Does oxalic acid disassemble all GBCAs in humans? I don't know, but I am doubtful

Wisdom comes with age in some, in many they just become old and crazier.
Richard Semelka
The team of Wagner recently published an interesting paper in the MRI journal on the disassembly with oxalic acid of not only Omniscan (which in unremarkable, since it is the least stable GBCA) but also of Dotarem (which would be remarkable since this is the most stable GBCA). The question I have though, does this occur to any extent in humans?
Scientifically one always has to keep in mind the following: lab studies are very important at showing concepts, animal studies go further and are interesting as they illustrate if certain lab findings occur in living organisms. The larger the animal model (dog, pig, monkey, ape) the closer to the human experience. Rodents are used most frequently for animal models, because they can be modified relatively easily genetically, are relatively cheap in all regards, and people are not so fondly attached to a rat as they may be to a dog, and rat studies upset people less than dog studies. I have never done animal studies because, especially with the dog, I could not harm them. Throughout my career I have focused on humans... also because all of my clinical work is on humans, and none on rats or dogs.
As I have written in earlier blogs, a novel finding in an individual group should spark interest. But for me to be convinced this is something really worth looking into (if the finding is not something empirically obvious, such as DTPA removes Gd) then I would want to see at least 3 independent groups making this finding, and ultimately then observing this in humans.
For starters in skepticism, I am surprised that the contrast imaging manufacturers would not have already observed this. I know what you may be thinking, Dr Semelka is giving them too much ethical credit. But that said, the contrast research teams of Bayer, Guerbet, and Bracco are dedicated scientists. This I know from personal experience with them.

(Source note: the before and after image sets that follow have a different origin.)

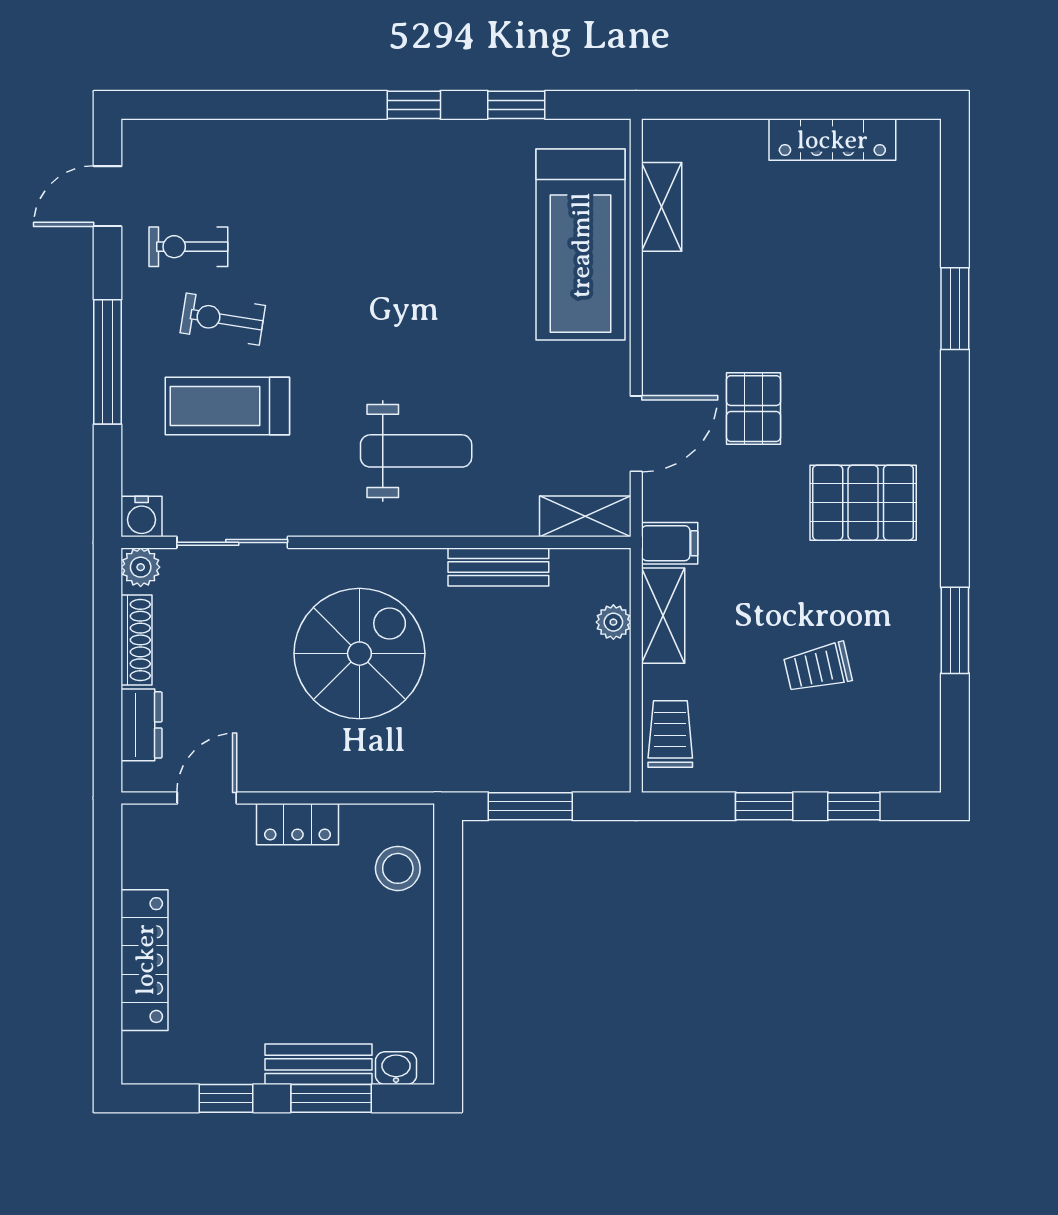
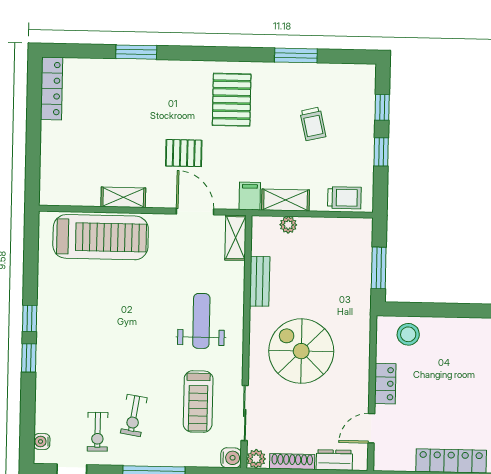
window: (516, 105) -> (29, 358), moved
water cooler: (166, 135) -> (42, 442), added
locker: (832, 140) -> (52, 88), moved
shelving: (662, 207) -> (123, 197), moved
treadmill: (227, 406) -> (198, 402), moved
trolley: (670, 734) -> (344, 198), turned 180
door: (207, 798) -> (371, 428), hinge flipped

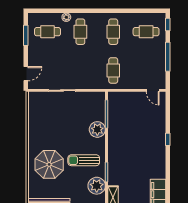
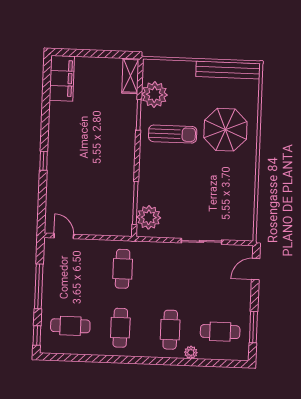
plant: (97, 129) -> (149, 217), moved

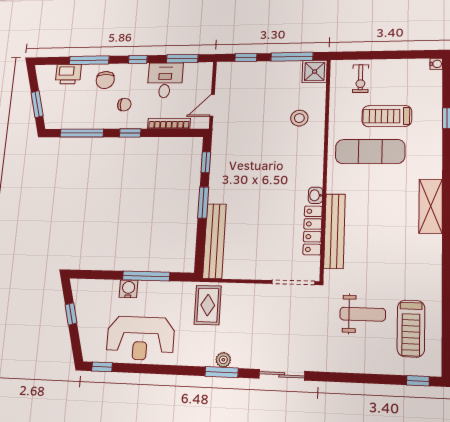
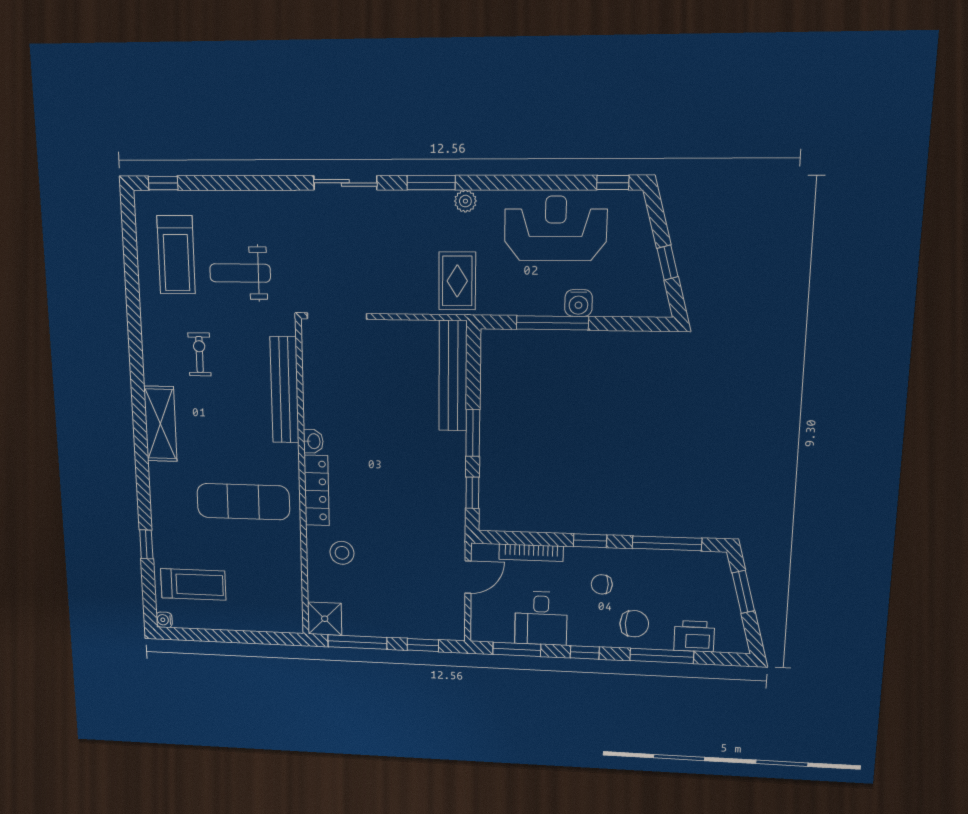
exercise bike: (361, 79) -> (199, 354), moved
chair: (105, 80) -> (634, 624), turned 90
treadmill: (387, 116) -> (193, 584), moved
locker: (313, 230) -> (317, 490), moved
treadmill: (411, 328) -> (176, 255), turned 180
plant: (223, 360) -> (465, 201), moved

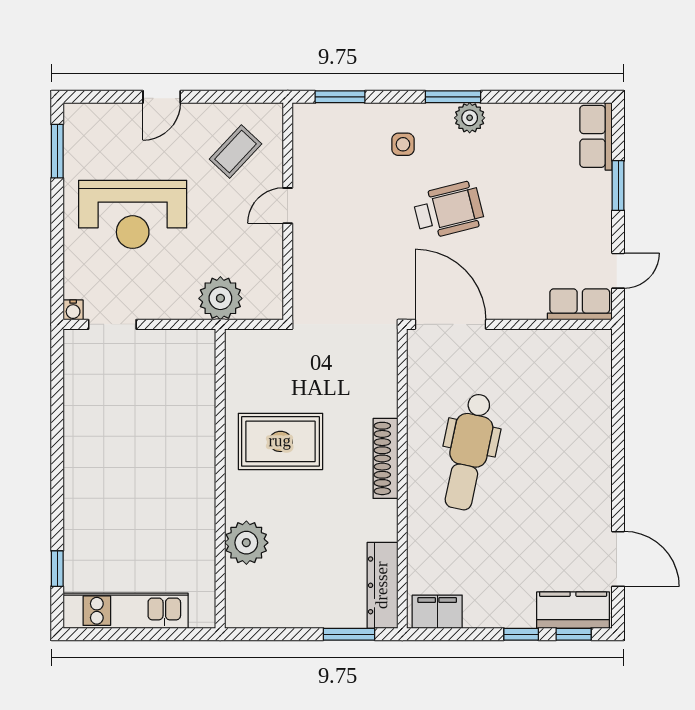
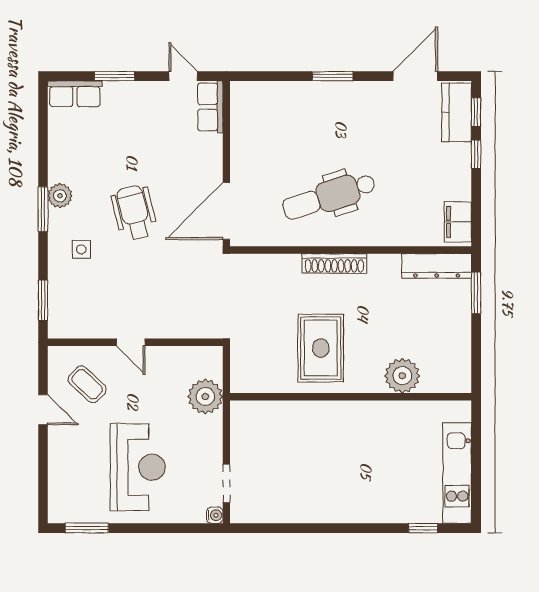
door: (162, 97) -> (43, 410), moved
dental chair: (469, 452) -> (329, 196), turned 150
window: (618, 456) -> (333, 76), added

My personal theory, and I say this as the world authority on the total Gd picture, is that the fully intake stable GBCAs are eliciting the chronic immune/toxic reaction of GDD when Dotarem or Prohance are the sole causative agent of GDD. It is not Gd disassembled by oxalic acid, or disassembled Dotarem because of poor construction (a bad batch) or poor or lengthy transport or storage (heated up, old Dotarem). It is fully intact Dotarem that the genetic and physiologic environment at the time of injection has caused the immune system to react violently against it, and allowed the opening of the evil Pandora's box to the 100 or so physiological interferences of Gd in the body. To use a crude, but memorable, comparison, these GBCAs are small molecules so I think the immune cells in humans recognizes the Gd within them, just as heterosexual human males have interest and recognize what is beneath when they watch a wet t-shirt competition- the wet t-shirt is like a small molecule. Ok, now you have that image in your head when you think of GBCA molecules.
The way to test this is relatively simple, and I have been talking to testing companies about this. Chelation with DTPA does remove Gd in people who have received just Dotarem and Prohance, so speciation of the Gd that comes out should inform noninvasively if it is intact Dotarem/ Prohance or Gd disassembled from them... Maybe Guerbet and Bracco, not me, should do that study. But I am prepared to do it. It just takes time and money.
Interestingly, when DTPA chelation is performed in the setting of just Dotarem or just Prohance the amount of Gd removed compared to pre-chelation native elimination is relatively small. An increase of maybe two - four fold is typical. However in the occasional individual the amount removed in 20 fold. Now two possibilities here: either they didn't get Dotarem but another agent, like Multihance (maybe this is more probable) or the Dotarem has been disassembled by something, and this something may be oxalic acid.
Final observation, if oxalic acid is actually disassembling even the most stable agents in vivo in humans it means that chelation will be even better at removing the Gd, than if it wasn't happening.